Contribution Summary
We develop a method to adapt AR models into diffusion models and release pretrained DLMs. Our focus is on comparing DLMs to AR models on tasks where AR models excel with large-scale training on unlabeled data. In the future, these base DLMs can be used for instruction tuning, controlled text generation, and creating joint language-vision models.
Our Strengths
Thank you for recognizing our strengths, including:
- We tackle an important, previously unexplored problem in the DLM community (XhLb, ZRNS, rZH1).
- Our evaluation is solid and comprehensive (rZH1, 87p8).
- Our DLMs demonstrate advantages over AR models (XhLb, ZRNS).
Our Key Revisions
- We have added a thorough discussion on the connections and differences between our work and previous studies (Line 55, Line 525).
- We highlight the advantages of DLMs through (i) a new case study on self-correction, (ii) global planning on countdown data, and (iii) additional code infilling experiments (Appendix C.3).
- We clarified misunderstandings regarding our dataset selection process and experiment results analysis (Line 370, Appendix B.1).
- We included additional controllable experiment results, and compared our results with autoregressive LMs that are continue-pretrained on the same corpus (Appendix C.4).

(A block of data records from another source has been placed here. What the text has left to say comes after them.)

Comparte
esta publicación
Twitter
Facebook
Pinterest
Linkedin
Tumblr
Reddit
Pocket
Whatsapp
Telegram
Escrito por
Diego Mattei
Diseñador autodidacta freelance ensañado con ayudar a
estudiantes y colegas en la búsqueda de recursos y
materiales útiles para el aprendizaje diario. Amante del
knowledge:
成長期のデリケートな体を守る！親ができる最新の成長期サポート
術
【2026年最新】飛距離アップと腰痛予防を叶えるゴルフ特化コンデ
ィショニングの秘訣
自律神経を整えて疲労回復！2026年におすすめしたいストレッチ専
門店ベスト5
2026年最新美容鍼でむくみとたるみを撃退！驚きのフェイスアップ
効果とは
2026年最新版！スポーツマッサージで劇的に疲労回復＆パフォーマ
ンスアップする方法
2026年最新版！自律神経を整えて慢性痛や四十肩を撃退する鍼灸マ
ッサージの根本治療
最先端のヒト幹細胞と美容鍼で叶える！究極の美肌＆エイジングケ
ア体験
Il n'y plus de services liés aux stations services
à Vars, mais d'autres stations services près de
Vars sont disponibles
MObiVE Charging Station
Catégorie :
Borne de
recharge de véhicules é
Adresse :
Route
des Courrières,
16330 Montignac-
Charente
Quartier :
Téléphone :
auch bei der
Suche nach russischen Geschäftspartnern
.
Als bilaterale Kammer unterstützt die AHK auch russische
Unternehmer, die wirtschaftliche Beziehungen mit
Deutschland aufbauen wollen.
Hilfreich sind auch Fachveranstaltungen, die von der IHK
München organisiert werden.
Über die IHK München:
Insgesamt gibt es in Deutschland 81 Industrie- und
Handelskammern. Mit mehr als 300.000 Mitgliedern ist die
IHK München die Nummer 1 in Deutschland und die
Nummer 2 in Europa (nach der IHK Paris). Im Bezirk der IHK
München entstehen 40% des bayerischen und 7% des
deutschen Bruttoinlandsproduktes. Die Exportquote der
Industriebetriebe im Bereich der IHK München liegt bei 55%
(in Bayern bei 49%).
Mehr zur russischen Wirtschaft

- We added ELBO statistics for GSM tasks and DiffuLLaMA zero-shot results for different T (Appendix C.2, C.5).
Thank you again for your contributions to improving our work. We are happy to address any further concerns or queries.

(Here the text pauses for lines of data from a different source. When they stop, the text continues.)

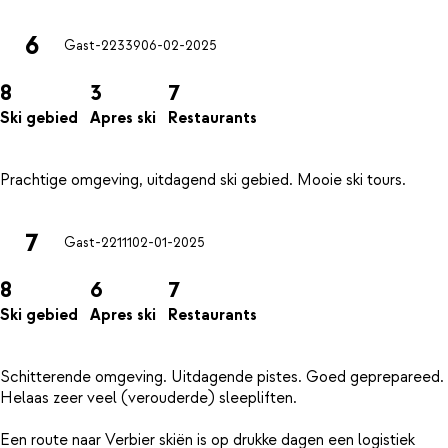
6
Gast-22339
06-02-2025
8
3
7
Ski gebied
Apres ski
Restaurants
7
Gast-22111
02-01-2025
8
6
7
Ski gebied
Apres ski
Restaurants
Schitterende omgeving. Uitdagende pistes. Goed geprepareed.
Helaas zeer veel (verouderde) sleepliften.
Een route naar Verbier skiën is op drukke dagen een logistiek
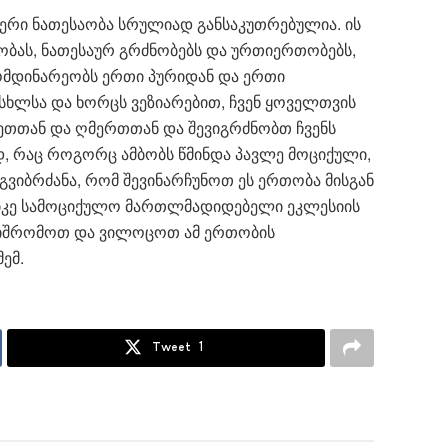
იერი ნათესაობა სრულიად განსაკუთრებულია. ის
ბას, ნათესაურ გრძნობებს და ურთიერთობებს,
ომდინარეობს ერთი პურიდან და ერთი
ისხლსა და ხორცს ვეზიარებით, ჩვენ ყოველთვის
ნეთთან და ღმერთთან და შევიგრძნობთ ჩვენს
დ, რაც როგორც ამბობს წმინდა პავლე მოციქული,
 გვიბრძანა, რომ შევინარჩუნოთ ეს ერთობა მისგან
ლიკე სამოციქულო მართლმადიდებელი ეკლესიის
 ვიშრომოთ და ვილოცოთ ამ ერთობის
მემ.
Tweet
1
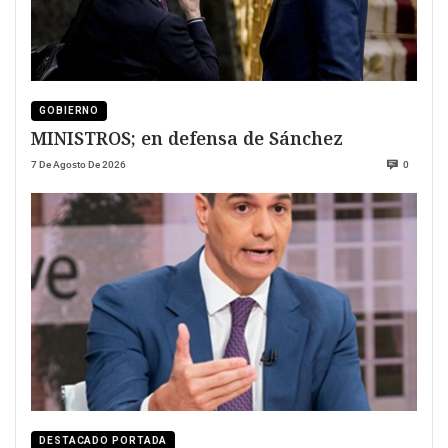
GOBIERNO
MINISTROS; en defensa de Sánchez
7 De Agosto De 2026
0
DESTACADO PORTADA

The authors study diffusion language models. In particular, they come up with compute efficient ways of adapting a pre-trained AR model into a diffusion one, and show that these resulting adapted diffusion models are performant and generally comparable to their original AR equivalents.

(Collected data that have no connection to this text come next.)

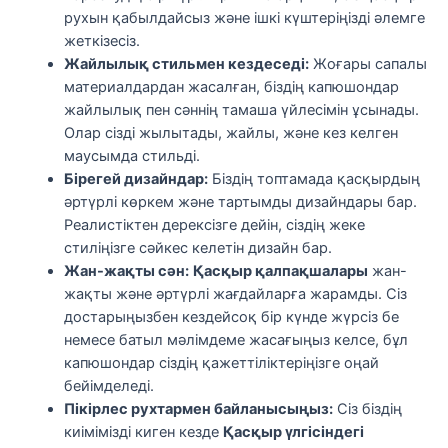
рухын қабылдайсыз және ішкі күштеріңізді әлемге
жеткізесіз.
Жайлылық стильмен кездеседі:
Жоғары сапалы
материалдардан жасалған, біздің капюшондар
жайлылық пен сәннің тамаша үйлесімін ұсынады.
Олар сізді жылытады, жайлы, және кез келген
маусымда стильді.
Бірегей дизайндар:
Біздің топтамада қасқырдың
әртүрлі көркем және тартымды дизайндары бар.
Реалистіктен дерексізге дейін, сіздің жеке
стиліңізге сәйкес келетін дизайн бар.
Жан-жақты сән:
Қасқыр қалпақшалары
жан-
жақты және әртүрлі жағдайларға жарамды. Сіз
достарыңызбен кездейсоқ бір күнде жүрсіз бе
немесе батыл мәлімдеме жасағыңыз келсе, бұл
капюшондар сіздің қажеттіліктеріңізге оңай
бейімделеді.
Пікірлес рухтармен байланысыңыз:
Сіз біздің
киімімізді киген кезде
Қасқыр үлгісіндегі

While adapting an AR model to diffusions is not amazingly novel, the reviewers generally agree that the results are compelling, and of interest to the diffusion language modeling community. The evaluations are also solid enough that these results can be used as foundations for future work, and its likely that these types of techniques will be used to more computationally efficiently study diffusion models.
审稿人讨论附加意见
Authors gave an extensive rebuttal, and resolved many of the reviewer comments e.g. for writing.
Accept (Poster)
Thanks for the great work! I just wanted to kindly point out that the training objective described in Eq. 6 was previously proposed in Sahoo et al. (2024), along with related developments in Shi et al. (2024) and Ou et al. (2025). I would greatly appreciate it if the authors could acknowledge this prior work by citing this reference in their manuscript.
@inproceedings{
sahoo2024simple,
title={Simple and Effective Masked Diffusion Language Models},
author={Subham Sekhar Sahoo and Marianne Arriola and Aaron Gokaslan and Edgar Mariano Marroquin and Alexander M Rush and Yair Schiff and Justin T Chiu and Volodymyr Kuleshov},
booktitle={The Thirty-eighth Annual Conference on Neural Information Processing Systems},
year={2024},
url={https://openreview.net/forum?id=L4uaAR4ArM}
}
Thank you for suggestions and sorry for the late reply! MDLM is a great work! This work is already added in our camera ready version!